═════ Page excerpt ═════
A millisecond is an insanely long amount of time in terms of semi-modern computers (my current computer can execute something like 10 million instructions per millisecond, per core)



He is running it on a loop of N^X times, it cant be microsecond... We talking about the test in soft land, not the time of the NOP itself on the processor.

Also ive never say NOP doesnt take time. Predecode any opcode should take its time ofcourse. But NOP are executed? wrong...

LEA is slow? yes & Multi Byte is the best method to align (at least support 9 bytes) yes...

PS: If you wanted to know Rockoon how much delay on prefetch the pipeline its arround 1 clock (or less) per 16 bytes (at least on Core2Duo).
Title: Re: Meta branch predictor Core2?
Post by: MichaelW on June 28, 2010, 01:33:34 AM
It turns out that what I was seeing was the NOPs running in parallel with the other slower instructions. After modifying my code to avoid dependencies, at least for a P3 NOP (90h) appears to have the same timing as other fast instructions, even when those other instructions do have a "consequence".
Title: Re: Meta branch predictor Core2?
Post by: theunknownguy on June 29, 2010, 06:32:39 PM
Quote from: MichaelW on June 28, 2010, 01:33:34 AM
It turns out that what I was seeing was the NOPs running in parallel with the other slower instructions. After modifying my code to avoid dependencies, at least for a P3 NOP (90h) appears to have the same timing as other fast instructions, even when those other instructions do have a "consequence".

How you can time michael if something pass for the memory unit port or dont?

Well it should run in parallel:

QuoteThe maximum throughput of the predecoders is 16 bytes or 6 instructions per clock cycle,
whichever is smallest. The throughput of the rest of the pipeline is typically 4 instructions per
clock cycle, or 5 in case of macro-op fusion

I will say again that there is no measurable gain between a LEA and a NOP. But there is a gain (measurable) on using Multi Byte NOP.

Ill stick for now with Peter Ferrie:

The NOPs are fast because MODR/M resolution happens in parallel to the fetch itself.
Title: Re: Meta branch predictor Core2?
Post by: redskull on June 29, 2010, 07:10:23 PM
An 0x90 NOP generates the same style uOps as a r/r MOV; that is, a single uOp that can go to any of the basic ALU ports (on Core2, that means 0, 1, or 5).  So, best case, if you are fetching and decoding instruction at full speed, you can execute 3 NOPs per clock cycle (again, on a Core2)

-r
Title: Re: Meta branch predictor Core2?
═════ Records shown ═════
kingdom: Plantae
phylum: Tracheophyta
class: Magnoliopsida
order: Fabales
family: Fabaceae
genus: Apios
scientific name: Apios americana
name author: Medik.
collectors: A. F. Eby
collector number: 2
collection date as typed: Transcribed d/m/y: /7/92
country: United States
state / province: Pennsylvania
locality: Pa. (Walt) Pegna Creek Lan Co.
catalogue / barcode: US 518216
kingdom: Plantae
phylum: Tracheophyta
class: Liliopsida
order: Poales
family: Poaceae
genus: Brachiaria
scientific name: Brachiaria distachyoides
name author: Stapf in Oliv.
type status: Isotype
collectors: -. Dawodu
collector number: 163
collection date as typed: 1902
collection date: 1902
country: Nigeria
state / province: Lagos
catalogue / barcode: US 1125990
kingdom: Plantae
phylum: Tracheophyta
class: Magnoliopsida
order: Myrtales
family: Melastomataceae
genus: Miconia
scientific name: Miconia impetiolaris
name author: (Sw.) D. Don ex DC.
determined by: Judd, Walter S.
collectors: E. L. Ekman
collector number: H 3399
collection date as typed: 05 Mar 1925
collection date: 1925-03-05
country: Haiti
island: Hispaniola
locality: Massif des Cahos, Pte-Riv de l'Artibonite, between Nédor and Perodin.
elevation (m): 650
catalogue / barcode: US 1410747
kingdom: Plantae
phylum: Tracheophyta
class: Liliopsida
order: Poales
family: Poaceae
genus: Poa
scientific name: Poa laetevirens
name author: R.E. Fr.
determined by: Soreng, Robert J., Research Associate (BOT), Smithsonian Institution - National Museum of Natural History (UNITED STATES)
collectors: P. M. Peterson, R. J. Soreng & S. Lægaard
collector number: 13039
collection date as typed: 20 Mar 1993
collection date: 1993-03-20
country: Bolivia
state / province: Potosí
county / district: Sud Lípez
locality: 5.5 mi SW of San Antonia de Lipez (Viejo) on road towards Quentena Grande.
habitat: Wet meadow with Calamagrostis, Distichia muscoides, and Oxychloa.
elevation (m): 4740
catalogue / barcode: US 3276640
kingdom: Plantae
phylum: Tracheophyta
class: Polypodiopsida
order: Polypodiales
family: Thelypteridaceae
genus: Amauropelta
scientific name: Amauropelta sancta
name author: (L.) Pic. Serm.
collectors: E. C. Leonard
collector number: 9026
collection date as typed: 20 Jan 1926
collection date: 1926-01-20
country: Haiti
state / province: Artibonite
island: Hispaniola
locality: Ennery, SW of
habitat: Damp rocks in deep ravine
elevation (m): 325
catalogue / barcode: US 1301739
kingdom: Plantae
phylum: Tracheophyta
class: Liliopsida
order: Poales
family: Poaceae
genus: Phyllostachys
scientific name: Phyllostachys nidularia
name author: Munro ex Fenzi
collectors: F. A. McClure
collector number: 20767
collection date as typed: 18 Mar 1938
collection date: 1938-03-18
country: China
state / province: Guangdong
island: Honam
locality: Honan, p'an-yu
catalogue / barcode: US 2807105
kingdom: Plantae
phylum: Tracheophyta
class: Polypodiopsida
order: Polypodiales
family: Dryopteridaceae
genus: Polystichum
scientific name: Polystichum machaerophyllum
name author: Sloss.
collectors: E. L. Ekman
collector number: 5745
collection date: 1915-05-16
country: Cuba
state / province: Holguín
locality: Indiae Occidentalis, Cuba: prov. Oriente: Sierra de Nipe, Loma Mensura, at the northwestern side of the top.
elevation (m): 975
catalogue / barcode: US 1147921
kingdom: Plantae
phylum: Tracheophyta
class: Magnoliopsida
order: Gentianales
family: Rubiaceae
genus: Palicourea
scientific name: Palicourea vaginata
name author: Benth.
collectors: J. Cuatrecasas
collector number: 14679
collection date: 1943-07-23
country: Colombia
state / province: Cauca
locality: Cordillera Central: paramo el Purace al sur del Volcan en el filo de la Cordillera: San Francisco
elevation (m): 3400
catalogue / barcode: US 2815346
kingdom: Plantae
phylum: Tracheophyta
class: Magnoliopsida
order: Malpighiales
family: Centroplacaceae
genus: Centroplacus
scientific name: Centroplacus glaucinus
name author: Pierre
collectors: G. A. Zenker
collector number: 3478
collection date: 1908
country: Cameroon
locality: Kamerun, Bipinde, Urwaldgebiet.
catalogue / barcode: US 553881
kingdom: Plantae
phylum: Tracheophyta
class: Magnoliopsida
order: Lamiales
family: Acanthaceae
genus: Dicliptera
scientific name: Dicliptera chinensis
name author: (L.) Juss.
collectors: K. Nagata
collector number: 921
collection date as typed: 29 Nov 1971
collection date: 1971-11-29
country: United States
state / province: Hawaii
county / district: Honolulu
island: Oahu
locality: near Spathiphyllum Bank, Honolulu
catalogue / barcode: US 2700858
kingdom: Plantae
═════
* **Given request**
In the forum thread excerpt above, which usernames follow "Post by:"?

* **Finished task**
MichaelW, theunknownguy, redskull